The sheer weight of his reiatsu caused the void around him to distort, cracks forming in the fabric of reality.

He didn't hesitate.

Raising his hand, he summoned a unique ability of his zanpakutō's third stage.

"Stellar Creation."

A surge of energy erupted from him, expanding outward at an unimaginable speed.

Stars forming in the dark void.

The stars seemed to respond, their light coalescing into a single point before exploding outward to form a new dimension.

The space rippled into existence—a sprawling landmass the size of a small town, vast enough to house thousands.

The strain was immediate and overwhelming.

Arima felt his reiatsu drain like a dam bursting, his reserves burning away at an alarming rate.

His breath hitched, his muscles straining as he forced the dimension to stabilize.

Thirty percent.

That's how much of his energy it had cost, and even then, it was only the beginning.

With a sharp motion, he deactivated the ability, stepping into the newly formed pocket dimension.

The land stretched out before him, eerily empty and silent.

There was no sky, only an endless void above.

The space was rich with free-floating reishi, a perfect environment for beings of immense power.

But that was precisely why he had to act.

Closing his eyes, Arima focused on the reishi within the dimension.

He extended his will, pulling at every trace of energy in the air.

The process was draining, but he couldn't risk the creature feeding on this environment.

Slowly, the vibrant glow of free reishi faded, the land becoming a barren, desolate place devoid of spiritual nourishment.

Once satisfied, Arima reached into his storage and retrieved the sealed monstrosity.

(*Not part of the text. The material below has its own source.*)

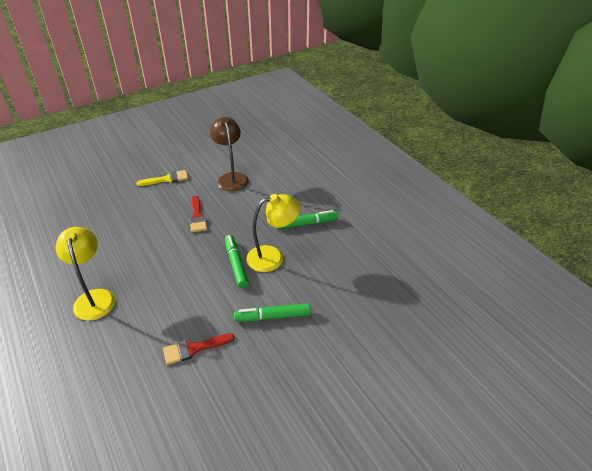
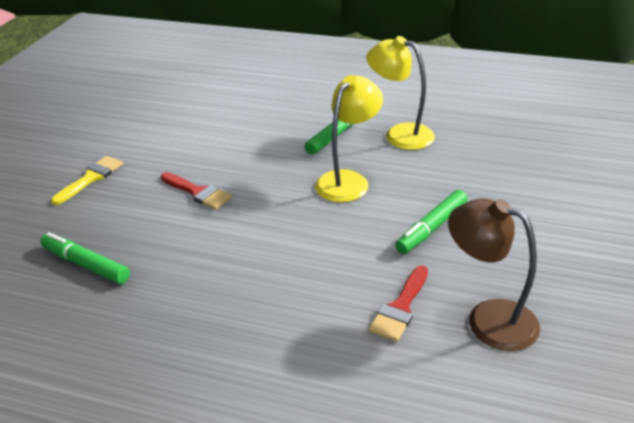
camera: 40 degrees left, 5 degrees down
(94, 297) = (192, 346): yellow lamp -> yellow lamp (400, 134)
(231, 178) = (180, 137): brown lamp -> brown lamp (488, 319)
(236, 264) = (319, 208): green marker -> green marker (86, 264)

Without hesitation, he released it into the open.

The creature materialized with a guttural roar, its grotesque form twisting and writhing as it adjusted to its new surroundings.

The many eyes on its body swirled with an almost mocking reflection of his own reiatsu, its countless limbs twitching as if testing their newfound freedom.

Arima stepped back, his gaze cold and unflinching. "You won't escape," he said quietly, his voice firm.

"This is where you stay."

The creature responded with a guttural, unearthly sound, but it didn't matter.

Arima had taken every precaution to ensure it couldn't grow or escape.

This dimension was its prison, and he would see to it that it remained so.